Claro que Have a Nice Death não funcionava se a jogabilidade não estivesse à altura do seu mundo, mas é fácil depreender que a ideia desta realidade burocrática surgiu primeiro que as mecânicas. Talvez esteja errado, mas o mundo do jogo, onde seguimos uma Morte saturada por todo o trabalho burocrático do além, presa a uma missão para devolver alguma ordem ao submundo, é tão detalhado, bem pensado e animado que arrisco-me a dizer que foi o foco inicial da equipa. Um conceito tão forte, ainda que pouco original, que poderia ter funcionado em qualquer género, mas a aposta nos roguelikes é mais do que lógica devido ao foco no recomeço neste mundo protagonizado por alma penadas. O humor é uma aposta forte e é o elemento que une a estética gótica com os diálogos e desenhos cartoon das personagens.

O conceito é tão forte que quase desculpa algumas das escolhas menos interessantes, nomeadamente a ausência de combinações mais complexas nos ataques e o design algo vazio dos níveis. Have a Nice Death destaca-se na movimentação da personagem, sempre rápida e responsiva, com um dash muito eficaz e o cancelamento de ataques a equilibrar a utilização de ataques rápidos com as armas secundárias e habilidades temporárias. Existem várias opções que desbloqueamos entre tentativas que melhoram substancialmente os combates, com a fluidez dos controlos sempre em destaque, mas senti falta de maior variedade nos ataques básicos e nas opções disponíveis para as armas secundárias. Os combates acabam por não encontrar um equilíbrio constante entre a movimentação fluída com os ataques repetitivos, ainda mais quando os inimigos surgem com padrões mais interessantes e desafiantes do que os nossos.

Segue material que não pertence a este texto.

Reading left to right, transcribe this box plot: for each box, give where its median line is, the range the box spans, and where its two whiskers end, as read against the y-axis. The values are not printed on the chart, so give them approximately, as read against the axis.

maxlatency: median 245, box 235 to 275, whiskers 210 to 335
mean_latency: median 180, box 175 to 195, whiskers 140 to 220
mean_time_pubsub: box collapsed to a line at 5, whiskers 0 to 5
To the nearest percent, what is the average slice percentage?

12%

Os níveis registam a mesma falta de profundidade. Se conceptualmente relembram o design de Dead Cells, com a sua combinação entre salas com vários pontos de entrada e zonas de perigo – como armadilhas e grupos de inimigos escondidos -, as zonas são muito repetitivas e pouco interessante a nível de mobilidade e opções de combate. Have a Nice Death procura dar aos jogadores maiores secções de plataformas e destreza, mas as mecânicas roguelike obrigam-no a seguir uma maior linearidade onde a exploração é reduzida ao combate e pouco mais – até quando temos algumas salas escondidas pelos níveis.

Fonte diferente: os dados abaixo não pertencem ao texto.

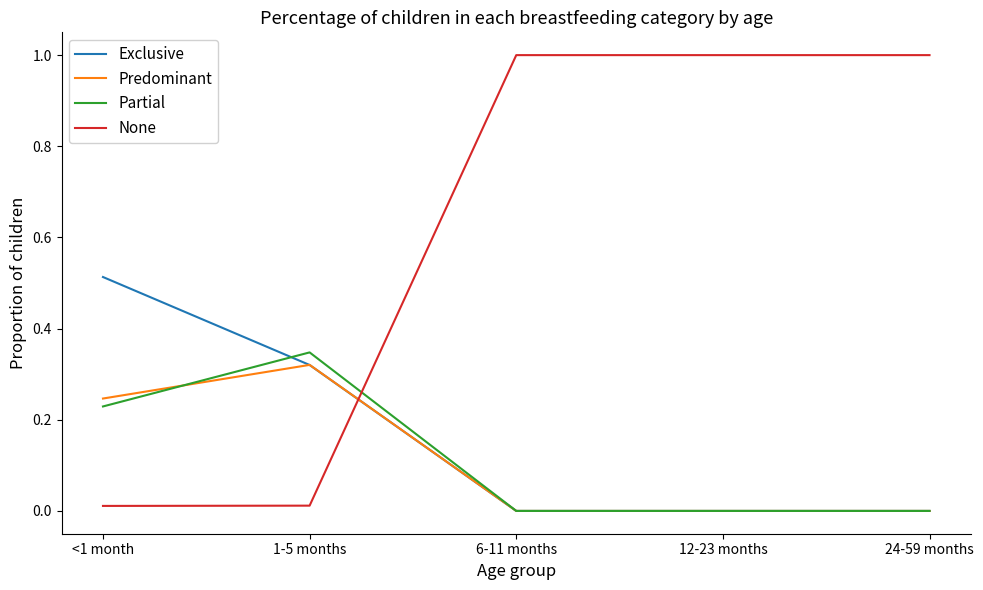

After their last crossing, which series has the higher values: Predominant or None?

None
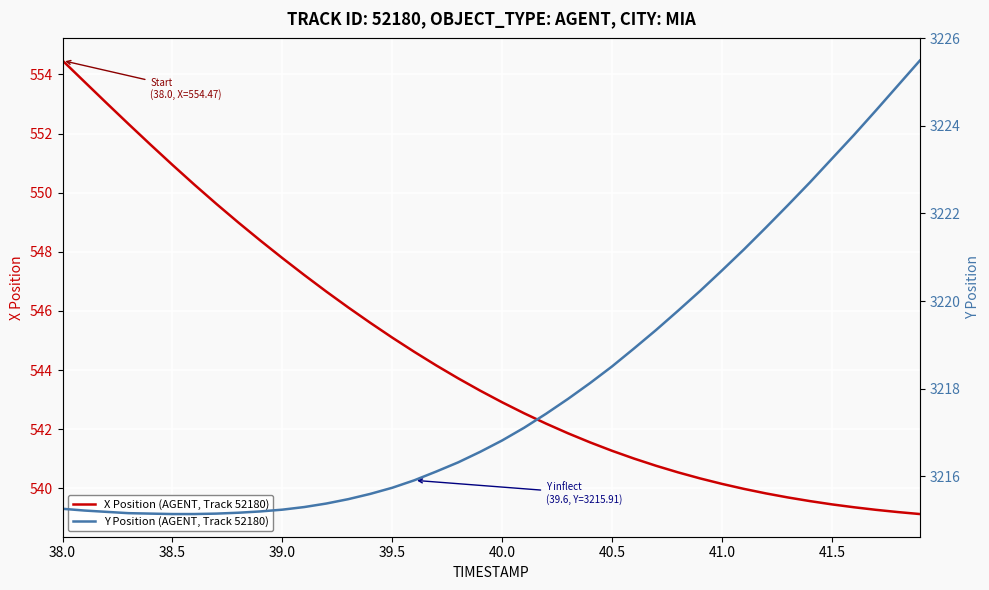

True or false: X Position (AGENT, Track 52180) has more than 1 interior local peaks.

False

No entanto, o jogo esmera-se na forma como estrutura dos seus níveis principais ao proporcionar salas diferentes entre os andares do seu mundo burocrático. Uma adição convencional, já que muitos outros roguelikes apresentam a mesma estrutura, mas funciona muito bem em Have a Nice Death porque deixa-nos escolher como queremos abordar a nossa nova tentativa. Queremos sair no andar onde os inimigos deixam cair mais recursos? Será que preferimos ir a uma das lojas para trocarmos habilidades? Ou será que é mais inteligente abdicar de tudo e apenas apostar na “furnace” para evoluirmos as nossas armas? Estas são pequenas decisões que podemos fazer entre momentos de ação, mas Have a Nice Death, à semelhança de Dead Cells – ainda que, mais uma vez, sem o design metroidvania que tornou a sua exploração muito mais divertida e a sua estrutura mais personalizável, permite-nos até escolher as zonas que queremos visitar. Isto significa que é possível criar campanhas diferentes entre tentativas, uma escolha que procura reduzir a repetição inerente à progressão do jogo.

Não podemos esperar encontrar sempre novidades no género roguelike. Esta é uma lição que aprendo sempre que regresso ao género e me deparo com boas ideias que nem sempre são bem executadas. Não podemos pensar que vamos encontrar constantemente o próximo Hades, Dead Cells, Loot River ou até experiências mais arrojadas como Inscryption ou Loop Hero. Por vezes, o que importa é compreender se o loop de jogabilidade, evolução e combate são divertidos e no caso de Have a Nice Death, esse loop é quase sempre interessante. Mas o “quase” é pesado e impossível de ignorar.

Cópia para análise (versão PlayStation 5) cedida pela Gearbox Publishing.